I agree that cowboy in this regard can be both good and bad. There is a book called 'How to make a killing' which looks in to the flip side of the coin. Where basically doctors were the first ones to commercialize dialysis, and attempt to maximize profits from it. Of course, different cowboys at Seattle were the first to have a dialysis ward for chronic dialysis patients that would otherwise die, using the shunt invented by them, without the intent of profit maximization but maintenance instead.

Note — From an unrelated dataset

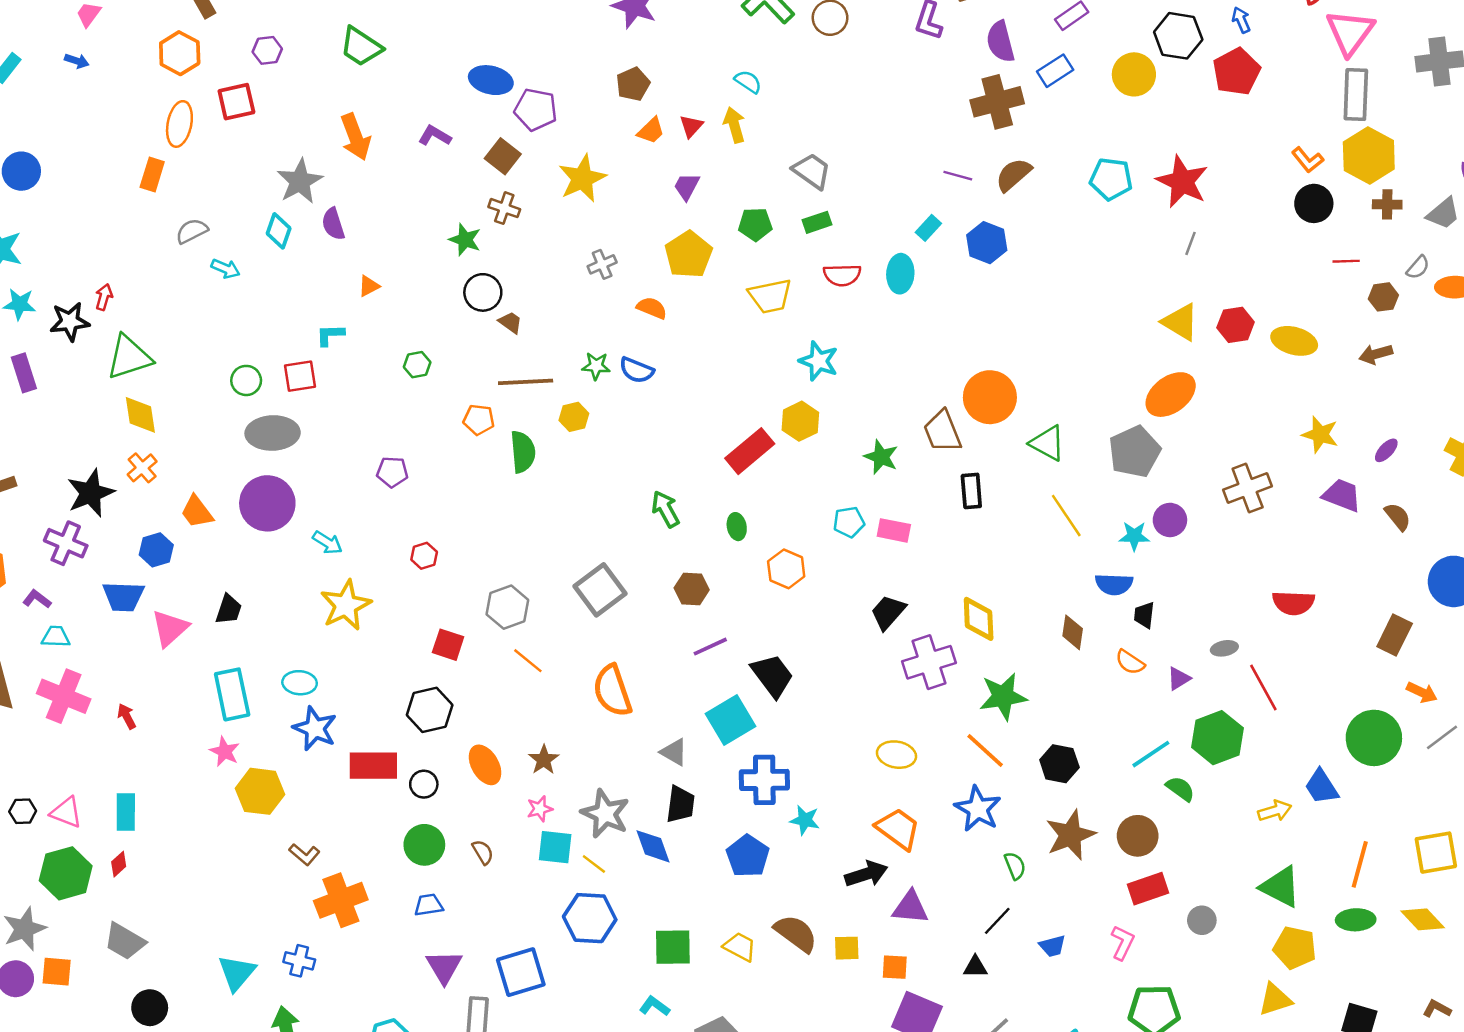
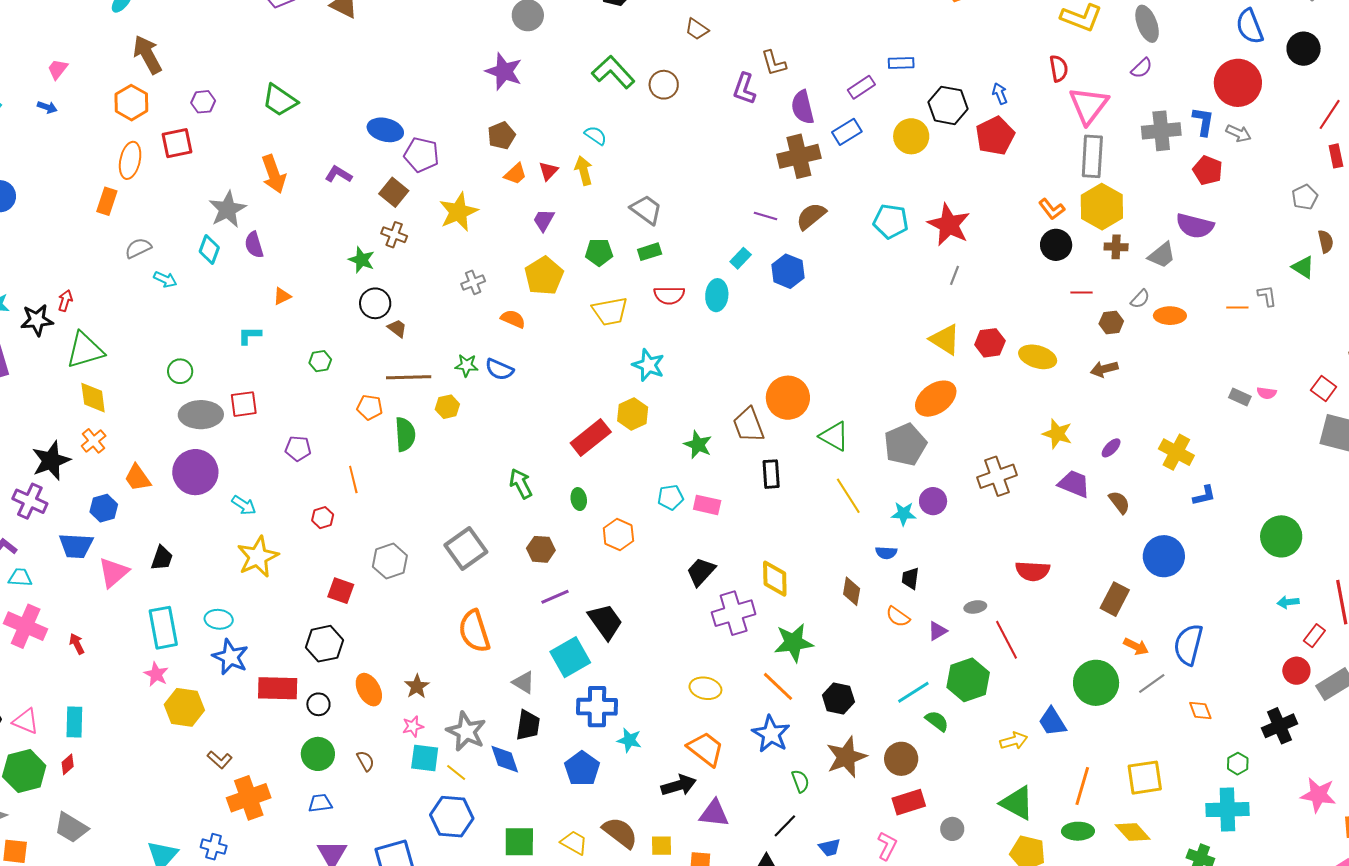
red square: (300, 376) -> (244, 404), moved
blue semicircle: (1114, 584) -> (886, 553), size x0.7
orange line: (528, 661) -> (353, 480), moved, turned 36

Its obviously a mixed bag but I feel like we are sliding more and more towards things being harder to develop. I think this is a shame and potentially, in the long term, dangerous. There must be a way of reducing the regulatory burden and safetyism without producing these negative effects. Or the system is basically unstable and you will slide to one extreme or the other.


I am unsure about the animal research part. I think things that could be done without it, should be. This is what I am trying to do to some degree with in-vitro blood testing setup for the blood filtration membranes (its hard, blood is weird and weirder outside the body :D). I think in-vitro is always going to be cheaper and likely better controlled, if you are clever about it.

But I do wonder if the authors thought the work was unnecessary prior to their results. If so, why did the work happen in the first place. Goodness knows there are a lot of bullshit proposals out there. I generally think a lot of science is muddling around in the dark and sometimes something works. Thats for the majority of the mortals. Therefore most of the time the tools we use for this (animals perhaps) were 'wasted' if we hit a wall, atleast on the individual level. But on a macro-level it seems like a part of the process.